++++ DATA PROVIDED ++++
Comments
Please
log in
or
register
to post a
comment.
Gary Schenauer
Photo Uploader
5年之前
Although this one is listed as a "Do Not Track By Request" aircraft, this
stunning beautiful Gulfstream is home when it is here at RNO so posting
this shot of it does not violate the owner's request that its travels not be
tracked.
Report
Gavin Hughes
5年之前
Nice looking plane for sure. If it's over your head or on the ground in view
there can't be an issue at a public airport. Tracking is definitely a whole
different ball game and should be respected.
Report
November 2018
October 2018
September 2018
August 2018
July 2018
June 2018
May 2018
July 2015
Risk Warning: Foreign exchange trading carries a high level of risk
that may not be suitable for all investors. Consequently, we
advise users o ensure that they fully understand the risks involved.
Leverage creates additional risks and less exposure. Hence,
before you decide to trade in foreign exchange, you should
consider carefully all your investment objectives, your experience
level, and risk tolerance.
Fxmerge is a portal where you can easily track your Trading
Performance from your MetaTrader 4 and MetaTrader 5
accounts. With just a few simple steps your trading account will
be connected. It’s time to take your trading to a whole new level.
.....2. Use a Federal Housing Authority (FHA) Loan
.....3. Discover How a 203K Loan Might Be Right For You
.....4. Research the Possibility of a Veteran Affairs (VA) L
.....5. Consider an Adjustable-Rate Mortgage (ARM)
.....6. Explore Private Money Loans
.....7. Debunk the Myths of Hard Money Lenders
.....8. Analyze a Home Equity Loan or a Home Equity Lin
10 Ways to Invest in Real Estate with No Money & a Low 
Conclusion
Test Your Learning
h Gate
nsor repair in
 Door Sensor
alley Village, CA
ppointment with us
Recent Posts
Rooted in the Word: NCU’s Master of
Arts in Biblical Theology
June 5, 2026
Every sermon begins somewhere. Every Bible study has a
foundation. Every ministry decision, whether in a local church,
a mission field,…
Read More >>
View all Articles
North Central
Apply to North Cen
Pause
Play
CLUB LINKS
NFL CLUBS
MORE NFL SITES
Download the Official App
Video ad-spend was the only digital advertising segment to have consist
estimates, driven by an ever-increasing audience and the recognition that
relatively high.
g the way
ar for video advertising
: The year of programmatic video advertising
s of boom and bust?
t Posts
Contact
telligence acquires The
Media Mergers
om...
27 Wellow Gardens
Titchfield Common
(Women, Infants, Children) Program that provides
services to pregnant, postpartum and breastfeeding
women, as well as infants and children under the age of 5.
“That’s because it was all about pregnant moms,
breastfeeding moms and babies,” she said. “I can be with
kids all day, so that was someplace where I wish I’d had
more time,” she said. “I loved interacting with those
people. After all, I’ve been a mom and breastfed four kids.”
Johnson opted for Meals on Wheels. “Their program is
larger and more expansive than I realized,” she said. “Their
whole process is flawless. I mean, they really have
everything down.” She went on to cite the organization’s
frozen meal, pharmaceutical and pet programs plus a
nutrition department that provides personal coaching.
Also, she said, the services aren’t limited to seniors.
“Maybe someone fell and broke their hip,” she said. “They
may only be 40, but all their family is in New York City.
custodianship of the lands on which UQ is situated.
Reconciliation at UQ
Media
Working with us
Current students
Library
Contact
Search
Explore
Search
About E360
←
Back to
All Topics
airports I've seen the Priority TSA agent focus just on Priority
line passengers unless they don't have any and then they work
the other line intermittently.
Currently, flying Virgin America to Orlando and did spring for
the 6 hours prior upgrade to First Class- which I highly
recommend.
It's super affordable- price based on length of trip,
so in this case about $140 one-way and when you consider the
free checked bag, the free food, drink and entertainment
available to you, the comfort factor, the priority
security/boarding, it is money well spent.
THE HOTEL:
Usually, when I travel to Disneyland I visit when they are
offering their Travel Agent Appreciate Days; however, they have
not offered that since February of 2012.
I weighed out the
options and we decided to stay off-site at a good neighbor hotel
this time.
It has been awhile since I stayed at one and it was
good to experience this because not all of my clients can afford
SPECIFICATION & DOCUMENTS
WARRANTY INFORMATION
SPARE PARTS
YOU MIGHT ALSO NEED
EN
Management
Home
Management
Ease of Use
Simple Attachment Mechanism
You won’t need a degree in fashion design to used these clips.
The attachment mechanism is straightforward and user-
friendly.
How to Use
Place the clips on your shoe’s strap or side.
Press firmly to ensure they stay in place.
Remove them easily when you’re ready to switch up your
++++
WHAT THIS TASK INVOLVES: Format every line of text in the material above as a JSON list of strings, with one string per line and blank lines left out.

RESULT OF THIS EXERCISE:
[
  "Comments",
  "Please",
  "log in",
  "or",
  "register",
  "to post a",
  "comment.",
  "Gary Schenauer",
  "Photo Uploader",
  "5年之前",
  "Although this one is listed as a \"Do Not Track By Request\" aircraft, this",
  "stunning beautiful Gulfstream is home when it is here at RNO so posting",
  "this shot of it does not violate the owner's request that its travels not be",
  "tracked.",
  "Report",
  "Gavin Hughes",
  "5年之前",
  "Nice looking plane for sure. If it's over your head or on the ground in view",
  "there can't be an issue at a public airport. Tracking is definitely a whole",
  "different ball game and should be respected.",
  "Report",
  "November 2018",
  "October 2018",
  "September 2018",
  "August 2018",
  "July 2018",
  "June 2018",
  "May 2018",
  "July 2015",
  "Risk Warning: Foreign exchange trading carries a high level of risk",
  "that may not be suitable for all investors. Consequently, we",
  "advise users o ensure that they fully understand the risks involved.",
  "Leverage creates additional risks and less exposure. Hence,",
  "before you decide to trade in foreign exchange, you should",
  "consider carefully all your investment objectives, your experience",
  "level, and risk tolerance.",
  "Fxmerge is a portal where you can easily track your Trading",
  "Performance from your MetaTrader 4 and MetaTrader 5",
  "accounts. With just a few simple steps your trading account will",
  "be connected. It’s time to take your trading to a whole new level.",
  ".....2. Use a Federal Housing Authority (FHA) Loan",
  ".....3. Discover How a 203K Loan Might Be Right For You",
  ".....4. Research the Possibility of a Veteran Affairs (VA) L",
  ".....5. Consider an Adjustable-Rate Mortgage (ARM)",
  ".....6. Explore Private Money Loans",
  ".....7. Debunk the Myths of Hard Money Lenders",
  ".....8. Analyze a Home Equity Loan or a Home Equity Lin",
  "10 Ways to Invest in Real Estate with No Money & a Low ",
  "Conclusion",
  "Test Your Learning",
  "h Gate",
  "nsor repair in",
  " Door Sensor",
  "alley Village, CA",
  "ppointment with us",
  "Recent Posts",
  "Rooted in the Word: NCU’s Master of",
  "Arts in Biblical Theology",
  "June 5, 2026",
  "Every sermon begins somewhere. Every Bible study has a",
  "foundation. Every ministry decision, whether in a local church,",
  "a mission field,…",
  "Read More >>",
  "View all Articles",
  "North Central",
  "Apply to North Cen",
  "Pause",
  "Play",
  "CLUB LINKS",
  "NFL CLUBS",
  "MORE NFL SITES",
  "Download the Official App",
  "Video ad-spend was the only digital advertising segment to have consist",
  "estimates, driven by an ever-increasing audience and the recognition that",
  "relatively high.",
  "g the way",
  "ar for video advertising",
  ": The year of programmatic video advertising",
  "s of boom and bust?",
  "t Posts",
  "Contact",
  "telligence acquires The",
  "Media Mergers",
  "om...",
  "27 Wellow Gardens",
  "Titchfield Common",
  "(Women, Infants, Children) Program that provides",
  "services to pregnant, postpartum and breastfeeding",
  "women, as well as infants and children under the age of 5.",
  "“That’s because it was all about pregnant moms,",
  "breastfeeding moms and babies,” she said. “I can be with",
  "kids all day, so that was someplace where I wish I’d had",
  "more time,” she said. “I loved interacting with those",
  "people. After all, I’ve been a mom and breastfed four kids.”",
  "Johnson opted for Meals on Wheels. “Their program is",
  "larger and more expansive than I realized,” she said. “Their",
  "whole process is flawless. I mean, they really have",
  "everything down.” She went on to cite the organization’s",
  "frozen meal, pharmaceutical and pet programs plus a",
  "nutrition department that provides personal coaching.",
  "Also, she said, the services aren’t limited to seniors.",
  "“Maybe someone fell and broke their hip,” she said. “They",
  "may only be 40, but all their family is in New York City.",
  "custodianship of the lands on which UQ is situated.",
  "Reconciliation at UQ",
  "Media",
  "Working with us",
  "Current students",
  "Library",
  "Contact",
  "Search",
  "Explore",
  "Search",
  "About E360",
  "←",
  "Back to",
  "All Topics",
  "airports I've seen the Priority TSA agent focus just on Priority",
  "line passengers unless they don't have any and then they work",
  "the other line intermittently.",
  "Currently, flying Virgin America to Orlando and did spring for",
  "the 6 hours prior upgrade to First Class- which I highly",
  "recommend.",
  "It's super affordable- price based on length of trip,",
  "so in this case about $140 one-way and when you consider the",
  "free checked bag, the free food, drink and entertainment",
  "available to you, the comfort factor, the priority",
  "security/boarding, it is money well spent.",
  "THE HOTEL:",
  "Usually, when I travel to Disneyland I visit when they are",
  "offering their Travel Agent Appreciate Days; however, they have",
  "not offered that since February of 2012.",
  "I weighed out the",
  "options and we decided to stay off-site at a good neighbor hotel",
  "this time.",
  "It has been awhile since I stayed at one and it was",
  "good to experience this because not all of my clients can afford",
  "SPECIFICATION & DOCUMENTS",
  "WARRANTY INFORMATION",
  "SPARE PARTS",
  "YOU MIGHT ALSO NEED",
  "EN",
  "Management",
  "Home",
  "Management",
  "Ease of Use",
  "Simple Attachment Mechanism",
  "You won’t need a degree in fashion design to used these clips.",
  "The attachment mechanism is straightforward and user-",
  "friendly.",
  "How to Use",
  "Place the clips on your shoe’s strap or side.",
  "Press firmly to ensure they stay in place.",
  "Remove them easily when you’re ready to switch up your"
]